- [TASK OBJECTIVE]
Which of the lines in the data below contain the string "format"? Copy each of them.

- [DATA SECTION]
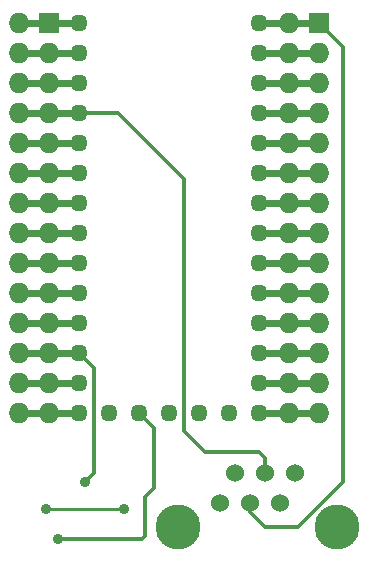
<source format=gbl>
%FSLAX46Y46*%
G04 Gerber Fmt 4.6, Leading zero omitted, Abs format (unit mm)*
G04 Created by KiCad (PCBNEW (2014-10-27 BZR 5228)-product) date 4/13/2015 9:46:14 PM*
%MOMM*%
G01*
G04 APERTURE LIST*
%ADD10C,0.100000*%
%ADD11R,1.727200X1.727200*%
%ADD12O,1.727200X1.727200*%
%ADD13O,1.447800X1.447800*%
%ADD14C,1.524000*%
%ADD15C,3.810000*%
%ADD16C,0.889000*%
%ADD17C,0.254000*%
%ADD18C,0.304800*%
%ADD19C,0.609600*%
G04 APERTURE END LIST*
D10*
D11*
X162560000Y-96520000D03*
D12*
X160020000Y-96520000D03*
X162560000Y-99060000D03*
X160020000Y-99060000D03*
X162560000Y-101600000D03*
X160020000Y-101600000D03*
X162560000Y-104140000D03*
X160020000Y-104140000D03*
X162560000Y-106680000D03*
X160020000Y-106680000D03*
X162560000Y-109220000D03*
X160020000Y-109220000D03*
X162560000Y-111760000D03*
X160020000Y-111760000D03*
X162560000Y-114300000D03*
X160020000Y-114300000D03*
X162560000Y-116840000D03*
X160020000Y-116840000D03*
X162560000Y-119380000D03*
X160020000Y-119380000D03*
X162560000Y-121920000D03*
X160020000Y-121920000D03*
X162560000Y-124460000D03*
X160020000Y-124460000D03*
X162560000Y-127000000D03*
X160020000Y-127000000D03*
X162560000Y-129540000D03*
X160020000Y-129540000D03*
D11*
X185420000Y-96520000D03*
D12*
X182880000Y-96520000D03*
X185420000Y-99060000D03*
X182880000Y-99060000D03*
X185420000Y-101600000D03*
X182880000Y-101600000D03*
X185420000Y-104140000D03*
X182880000Y-104140000D03*
X185420000Y-106680000D03*
X182880000Y-106680000D03*
X185420000Y-109220000D03*
X182880000Y-109220000D03*
X185420000Y-111760000D03*
X182880000Y-111760000D03*
X185420000Y-114300000D03*
X182880000Y-114300000D03*
X185420000Y-116840000D03*
X182880000Y-116840000D03*
X185420000Y-119380000D03*
X182880000Y-119380000D03*
X185420000Y-121920000D03*
X182880000Y-121920000D03*
X185420000Y-124460000D03*
X182880000Y-124460000D03*
X185420000Y-127000000D03*
X182880000Y-127000000D03*
X185420000Y-129540000D03*
X182880000Y-129540000D03*
D13*
X165100000Y-96520000D03*
X165100000Y-99060000D03*
X165100000Y-101600000D03*
X165100000Y-104140000D03*
X165100000Y-106680000D03*
X165100000Y-109220000D03*
X165100000Y-111760000D03*
X165100000Y-114300000D03*
X165100000Y-116840000D03*
X165100000Y-119380000D03*
X165100000Y-121920000D03*
X165100000Y-124460000D03*
X165100000Y-127000000D03*
X165100000Y-129540000D03*
X167640000Y-129540000D03*
X170180000Y-129540000D03*
X172720000Y-129540000D03*
X175260000Y-129540000D03*
X177800000Y-129540000D03*
X180340000Y-129540000D03*
X180340000Y-127000000D03*
X180340000Y-124460000D03*
X180340000Y-121920000D03*
X180340000Y-119380000D03*
X180340000Y-116840000D03*
X180340000Y-114300000D03*
X180340000Y-111760000D03*
X180340000Y-109220000D03*
X180340000Y-106680000D03*
X180340000Y-104140000D03*
X180340000Y-101600000D03*
X180340000Y-99060000D03*
X180340000Y-96520000D03*
D14*
X180848000Y-134620000D03*
X178308000Y-134620000D03*
X183388000Y-134620000D03*
X177038000Y-137160000D03*
X179578000Y-137160000D03*
X182118000Y-137160000D03*
D15*
X186944000Y-139192000D03*
X173482000Y-139192000D03*
D16*
X168910000Y-137668000D03*
X162306000Y-137668000D03*
X165608000Y-135382000D03*
X163322000Y-140208000D03*
D17*
X179578000Y-137160000D02*
X179578000Y-137922000D01*
D18*
X179578000Y-137922000D02*
X180848000Y-139192000D01*
X180848000Y-139192000D02*
X183642000Y-139192000D01*
X183642000Y-139192000D02*
X187452000Y-135382000D01*
X187452000Y-135382000D02*
X187452000Y-98552000D01*
X187452000Y-98552000D02*
X185420000Y-96520000D01*
D19*
X182880000Y-96520000D02*
X185420000Y-96520000D01*
X180340000Y-96520000D02*
X182880000Y-96520000D01*
D18*
X180848000Y-134620000D02*
X180848000Y-133350000D01*
X168402000Y-104140000D02*
X165100000Y-104140000D01*
X173990000Y-109728000D02*
X168402000Y-104140000D01*
X173990000Y-131064000D02*
X173990000Y-109728000D01*
X175768000Y-132842000D02*
X173990000Y-131064000D01*
X180340000Y-132842000D02*
X175768000Y-132842000D01*
X180848000Y-133350000D02*
X180340000Y-132842000D01*
D19*
X162560000Y-104140000D02*
X160020000Y-104140000D01*
X165100000Y-104140000D02*
X162560000Y-104140000D01*
X162560000Y-96520000D02*
X160020000Y-96520000D01*
X165100000Y-96520000D02*
X162560000Y-96520000D01*
X162560000Y-129540000D02*
X160020000Y-129540000D01*
X165100000Y-129540000D02*
X162560000Y-129540000D01*
D17*
X162306000Y-137668000D02*
X168910000Y-137668000D01*
D19*
X182880000Y-129540000D02*
X185420000Y-129540000D01*
X180340000Y-129540000D02*
X182880000Y-129540000D01*
X162560000Y-127000000D02*
X160020000Y-127000000D01*
X165100000Y-127000000D02*
X162560000Y-127000000D01*
D18*
X166370000Y-125730000D02*
X165100000Y-124460000D01*
X166370000Y-134620000D02*
X166370000Y-125730000D01*
X165608000Y-135382000D02*
X166370000Y-134620000D01*
D19*
X162560000Y-124460000D02*
X160020000Y-124460000D01*
X165100000Y-124460000D02*
X162560000Y-124460000D01*
X162560000Y-99060000D02*
X160020000Y-99060000D01*
X165100000Y-99060000D02*
X162560000Y-99060000D01*
X162560000Y-101600000D02*
X160020000Y-101600000D01*
X165100000Y-101600000D02*
X162560000Y-101600000D01*
X162560000Y-106680000D02*
X160020000Y-106680000D01*
X165100000Y-106680000D02*
X162560000Y-106680000D01*
X162560000Y-109220000D02*
X160020000Y-109220000D01*
X165100000Y-109220000D02*
X162560000Y-109220000D01*
X162560000Y-111760000D02*
X160020000Y-111760000D01*
X165100000Y-111760000D02*
X162560000Y-111760000D01*
X162560000Y-114300000D02*
X160020000Y-114300000D01*
X165100000Y-114300000D02*
X162560000Y-114300000D01*
X162560000Y-116840000D02*
X160020000Y-116840000D01*
X165100000Y-116840000D02*
X162560000Y-116840000D01*
X162560000Y-119380000D02*
X160020000Y-119380000D01*
X165100000Y-119380000D02*
X162560000Y-119380000D01*
X162560000Y-121920000D02*
X160020000Y-121920000D01*
X165100000Y-121920000D02*
X162560000Y-121920000D01*
X182880000Y-111760000D02*
X185420000Y-111760000D01*
X180340000Y-111760000D02*
X182880000Y-111760000D01*
X182880000Y-114300000D02*
X180340000Y-114300000D01*
X185420000Y-114300000D02*
X182880000Y-114300000D01*
X182880000Y-116840000D02*
X185420000Y-116840000D01*
X180340000Y-116840000D02*
X182880000Y-116840000D01*
X182880000Y-119380000D02*
X180340000Y-119380000D01*
X185420000Y-119380000D02*
X182880000Y-119380000D01*
X182880000Y-121920000D02*
X185420000Y-121920000D01*
X180340000Y-121920000D02*
X182880000Y-121920000D01*
X182880000Y-124460000D02*
X180340000Y-124460000D01*
X185420000Y-124460000D02*
X182880000Y-124460000D01*
X182880000Y-127000000D02*
X185420000Y-127000000D01*
X180340000Y-127000000D02*
X182880000Y-127000000D01*
D18*
X171450000Y-130810000D02*
X170180000Y-129540000D01*
X171450000Y-135890000D02*
X171450000Y-130810000D01*
X170688000Y-136652000D02*
X171450000Y-135890000D01*
X170688000Y-139954000D02*
X170688000Y-136652000D01*
X170434000Y-140208000D02*
X170688000Y-139954000D01*
X163322000Y-140208000D02*
X170434000Y-140208000D01*
D19*
X182880000Y-101600000D02*
X185420000Y-101600000D01*
X180340000Y-101600000D02*
X182880000Y-101600000D01*
X182880000Y-104140000D02*
X180340000Y-104140000D01*
X185420000Y-104140000D02*
X182880000Y-104140000D01*
X182880000Y-106680000D02*
X185420000Y-106680000D01*
X180340000Y-106680000D02*
X182880000Y-106680000D01*
X182880000Y-109220000D02*
X180340000Y-109220000D01*
X185420000Y-109220000D02*
X182880000Y-109220000D01*
X182880000Y-99060000D02*
X180340000Y-99060000D01*
X185420000Y-99060000D02*
X182880000Y-99060000D01*
M02*

</source>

- [SOLUTION FOR THIS TASK]
<source format=gbl>
G04 Gerber Fmt 4.6, Leading zero omitted, Abs format (unit mm)*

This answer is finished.